アシェット・コレクションズ・ジャパン株式会社が発行してきた
「国産鉄道コレクション」(全240巻/発行完了)の付録の模型の写真を中心に、
全号を順番に振り返る記事シリーズを紹介を続けています。
今回は第209巻の紹介です。
毎号のお楽しみになっているNゲージサイズ車両模型ですが、本号では、
奥羽路の特急「こまくさ」や「かもしか」として活躍した
JR東日本クロハ481形1000番台の専用色を纏った雄姿をお楽しみいただけます。
それではいつものようにパッケージを解いて、
奥底から第209巻の冊子を取り出しましょう。
巻頭記事はこのところの通例で、付録模型の車両形式の解説です。
国鉄末期から全国各地に特急が大増発され、しかも短編成化も進みみました。
その中で不足となったグリーン車を補うべく、クハ481-1000を改造して登場した
半室グリーン車を持つ先頭車が、クロハ481-1000でした。
中でも、奥羽路を走った「こまくさ」「かもしか」では、
専用色を纏って活躍しました。
次のページをめくると、雪景色の中を走る旧東急7000系の写真が目に飛び込みます。
北国の私鉄に転じたオールステンレスカーの元祖の、弘南鉄道デハ7000系の特集です。

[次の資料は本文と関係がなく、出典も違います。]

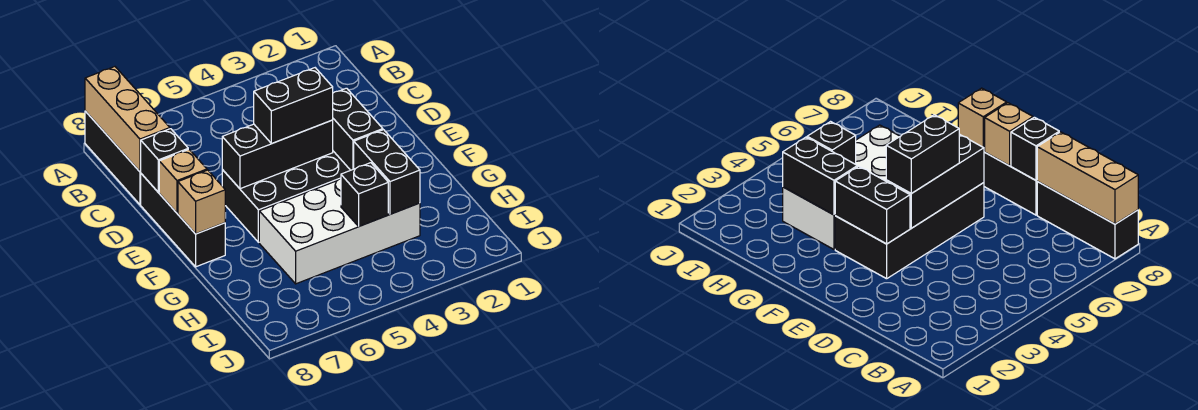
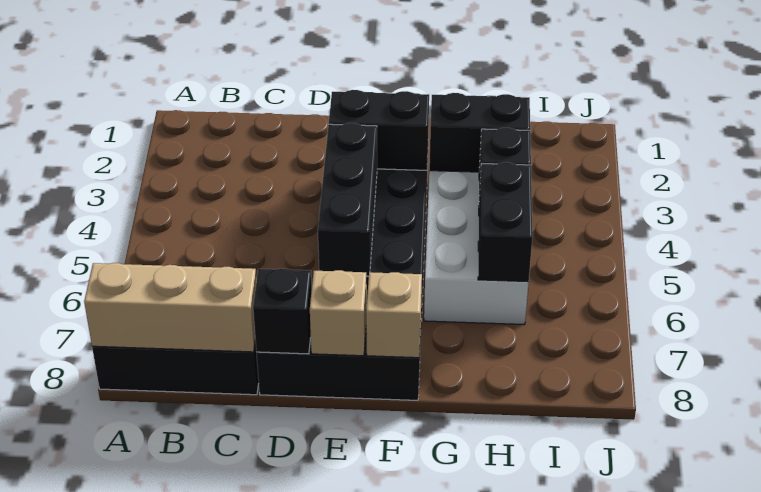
black 1x2 brick [254,68,333,143] -> black 1x2 brick moved to [478,162,533,282]

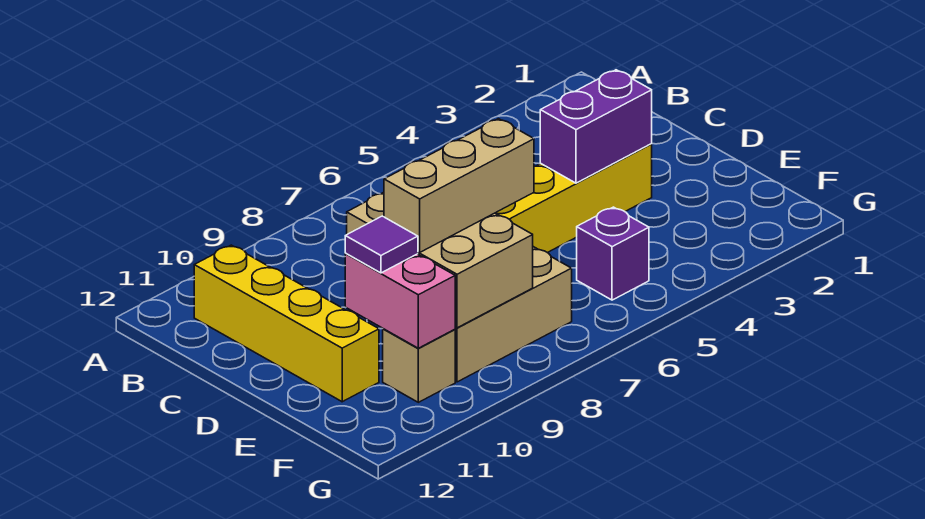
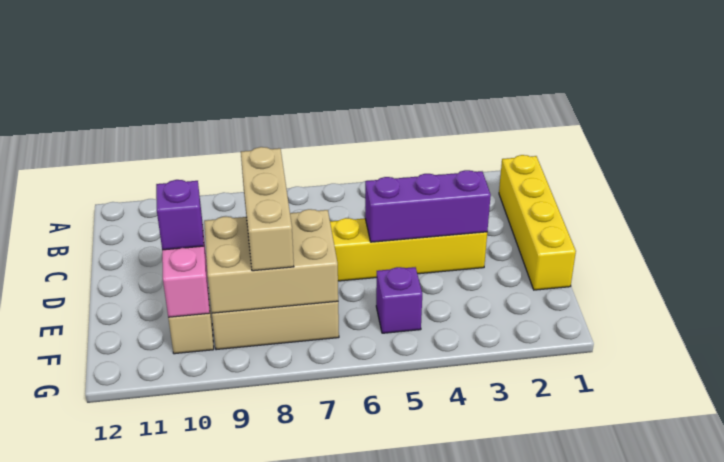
yellow 1x4 brick [194,245,379,402] -> yellow 1x4 brick moved to [499,155,576,290]
purple 1x2 brick [540,70,652,183] -> purple 1x3 brick [365,170,491,242]
tan 2x3 brick [347,192,533,328] -> tan 2x3 brick turned to [204,209,338,313]
tan 1x3 brick [384,119,534,252] -> tan 1x3 brick turned to [241,147,294,271]
purple 1x1 tile [345,216,418,273] -> purple 1x1 brick [156,180,204,250]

車齢が高くなっても新製時並みの強度を維持していたオールステンレス製の車体を
有効活用すべく、東急内での制御方式などの更新を行なった他、
地方の中小私鉄への譲渡も数多く行われた7000系でした。
弘南鉄道では、弘南線と大鰐線で総勢24両が活躍して、
事故で廃車になった2両以外は今でも健在で、地域の人たちに親しまれています。
更にページをめくると、JR北海道キハ150形気動車の特集です。
JR発足時、北海道ではキハ22形などの国鉄から引き継いだ気動車が使用されていましたが、
その置き換え用に開発されたのが、キハ150形でした。
急勾配のある山岳線区むけに高出力機関を搭載し、
且つ単行運転も可能な両運転台を備えた車両でした。
登場から既に4半世紀を超えたキハ150形ですが、今も道内各地で活躍中です。
このところ続いている「日本の鉄道の歴史」シリーズは、
地方都市に接続する小私鉄、紀州鉄道の特集です。
全長2.7キロ、独立した路線で"日本最短私鉄"として知られる紀州鉄道は、
昭和初期に紀勢本線(紀勢西線)の伸延で御坊の町外れに駅が決まり、
その不便を解消するために「御坊臨港鉄道」として誕生しました。
後に不動産会社に買収されて「紀州鉄道」と改称し、
その会社の一部門として存続しています。
在籍車両2両で地方都市を走る姿は、"奇跡"と言えるでしょう。
終着駅の西御坊駅など、まるで映画のセットのような昭和の郷愁に溢れています。
巻末記事はいつものように「観光列車」シリーズです。
本号では、高野山アクセスに活躍する南海電気鉄道の看板列車、
30000系「こうや」の特集です。
50パーミルもの急勾配や急カーブが連続する橋本ー極楽橋間に対応するための
特殊な車両を数多く登場させている南海の中でも、
この30000系「こうや」の存在感はピカイチです。
「国産鉄道コレクション」シリーズは、まだまだ続きます。